▶ストラスブールの「瞑想する男」は憧れの男性像でした。
❤ストラスブール・ノートルダム博物館 看板の左上に見えるのがその男性像です。
◆2019年8月6日(火)ケールからストラスブールへの往復
ここのホテルも朝食付きだったのでレストランに行って朝食を食べました。ここの食事内容は昨日の宿より豊かで満足しました。受付で嫌な思いはしましたが、それさえなければ駅前で便利ですし、この朝食付きで1泊94ユーロならリーズナブルです。またストラスブールに来ることがあったらやはりここに泊まることにするのだろうなと思います。
今日は順調にトラムを1回乗り換えて(工事中のため直通のラインが通れないのです)最寄りの駅に到着。お天気も良く、停留所からみた景色はスッキリ爽やかでした(写真・下)。
❤こちらはストラスブール大聖堂 側面
◆まず最初にストラスブール・ノートルダム博物館へ
上に載せた写真はストラスブール大聖堂の側面ですが、ちょうどこれを写している後ろ側にノートルダム博物館が建っています。10時少し前に着いたので開館を待つ何人かの人々と数分待ちました。受付の女性は品のある老婦人で、私がお金を渡そうとすると「カードは持っていませんか?」とにこやかに聞き、カード払いを促しました。昨日のスーパーでの会計もお札を機械でチェックし、お釣りも自動で出てくるようになっていたのを思い出して、フランスでは相当偽札を用心しているのだろうかと感じました。
以前ストラスブールに来たときにもこの博物館に入っているのですが、何人かの興味深い男性像があったことはおぼろげながら覚えていても詳細は記憶していませんでした。それがここ数年、中世の彫刻家に関心が広がってきてからはニコラウス・ゲルハルト・フォン・ライデン作の「瞑想する男」に憧れを感じるようになっていました。この男性像は中世に作られたという感じがしません。現代にもまさに生きていそうなダンディーで包容力のある男性像なのです。斜めに首をかしげて心持ち微笑んでいるような雰囲気が素敵です。連れ合いの三津夫は私以上にこの彫刻を大事に思っているようです。現在制作中の写真集第4巻にはこの作品を掲載しますが、裏表紙にも載せることにしました。この作品の掲載許可をいただくまでに、ちょうどコロナ禍でやりとりがなかなか進まず大変苦労したのですが、リービークハウスでお目にかかったシュテファン・ロラーさんがこの博物館の方と一緒にゲルハルトのカタログを作っているので、間を取り持ってくださったのでした。掲載許可が出たときに一番喜んだのは三津夫でした。彼にとってこの「瞑想する男」は締めくくりの写真集になくてはならない存在だったのです。

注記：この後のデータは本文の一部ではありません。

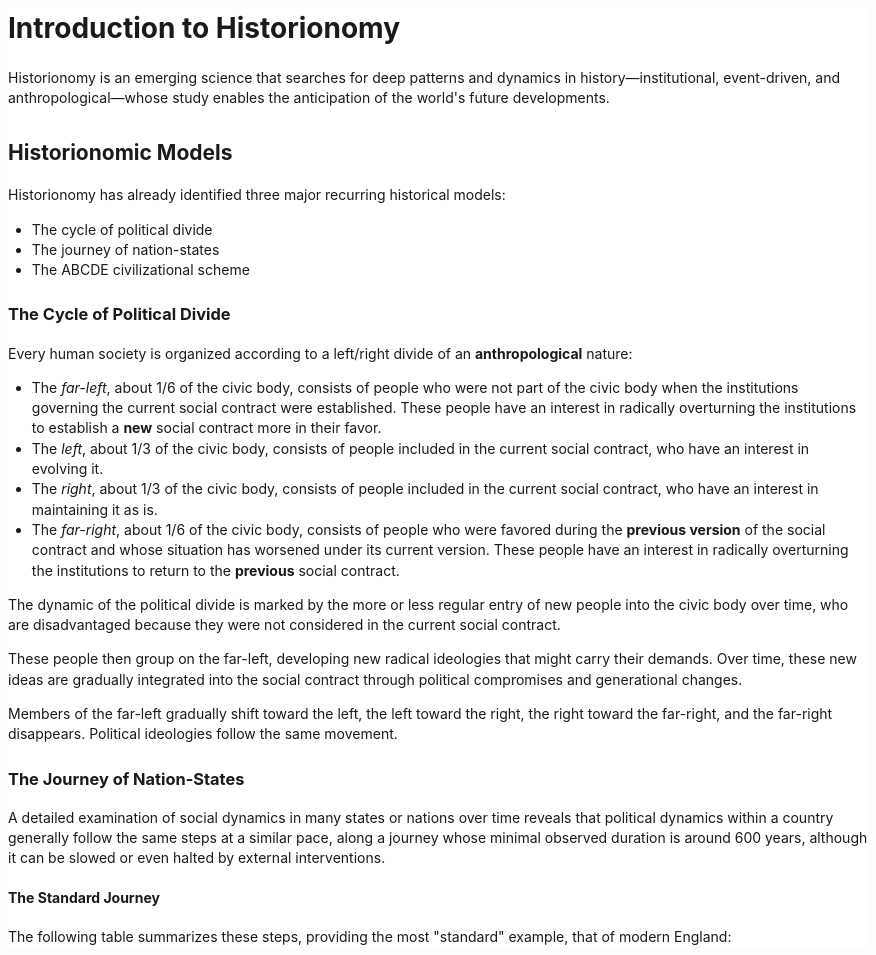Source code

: # Introduction to Historionomy

Historionomy is an emerging science that searches for deep patterns and dynamics in history—institutional, event-driven, and anthropological—whose study enables the anticipation of the world's future developments.

## Historionomic Models

Historionomy has already identified three major recurring historical models:

* The cycle of political divide
* The journey of nation-states
* The ABCDE civilizational scheme

### The Cycle of Political Divide

Every human society is organized according to a left/right divide of an __anthropological__ nature:

* The *far-left*, about 1/6 of the civic body, consists of people who were not part of the civic body when the institutions governing the current social contract were established. These people have an interest in radically overturning the institutions to establish a __new__ social contract more in their favor.
* The *left*, about 1/3 of the civic body, consists of people included in the current social contract, who have an interest in evolving it.
* The *right*, about 1/3 of the civic body, consists of people included in the current social contract, who have an interest in maintaining it as is.
* The *far-right*, about 1/6 of the civic body, consists of people who were favored during the __previous version__ of the social contract and whose situation has worsened under its current version. These people have an interest in radically overturning the institutions to return to the __previous__ social contract.

The dynamic of the political divide is marked by the more or less regular entry of new people into the civic body over time, who are disadvantaged because they were not considered in the current social contract.

These people then group on the far-left, developing new radical ideologies that might carry their demands. Over time, these new ideas are gradually integrated into the social contract through political compromises and generational changes.

Members of the far-left gradually shift toward the left, the left toward the right, the right toward the far-right, and the far-right disappears. Political ideologies follow the same movement.

### The Journey of Nation-States

A detailed examination of social dynamics in many states or nations over time reveals that political dynamics within a country generally follow the same steps at a similar pace, along a journey whose minimal observed duration is around 600 years, although it can be slowed or even halted by external interventions.

#### The Standard Journey

The following table summarizes these steps, providing the most "standard" example, that of modern England:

1階の部屋からずっと拝観しながらそのゲルハルトの部屋が近づいてくると段々ワクワクしてきました。やっと到着。やはり彼も力のある彫刻家だったのだなぁとつくづく思います。彼はこの「瞑想する男」だけでなく、「ある預言者の頭部」、「ある顔面麻痺の男の頭部」も制作しています(3作品とも第4巻に掲載します)。この3点が並んでいる部屋に入ると、しばらく動けないような気持ちになります。特に顔面麻痺の男性像は捻れた口元がシリアスに彫られていてちょっとギョッとするほどです。この彫刻でゲルハルトは何を表したかったのだろうと思います。もしかしたら病気の症状をリアルに表現したかったのだろうか、それとも病気があってもいきいきと生きている男性の様子を表現したかったのだろうか…。
三津夫に促されて「この男の人はどんな病気だったのですか」と監視員の女性に聞くと、(脳梗塞のというような感じでしたがはっきりと理解していません)麻痺でこのような表情になっているとの答えでした。彼女はドイツ語が通じなかったので英語も交えて尋ねたような気がしますが、一生懸命質問にこたえようと努力してくれている姿に、昨夕のホテルの不愉快なやりとりがスーッと消えていくようでした。イタリアやフランスでごく一部の人からそういう差別的な態度をとられたのは確かですが、やはり大半の人はそんなことはないのだろうと思い直すことができました。
この博物館を出たあとは大聖堂へ。
大聖堂内で見たい作品が一つ残ってはいたのですが、あまりにも長蛇の列でしたし、日差しは暑いし、昨日探して見つからなかった作品なので、今回はあきらめることにして、大聖堂の正面入り口にある彫刻を一眼レフで撮りまくりました。いつものことながら三津夫は撮影が終わるのを待つのは大変だったことでしょう。下に何枚か紹介しておきます。
早めの帰宿で、この日はゆっくり休むことができました。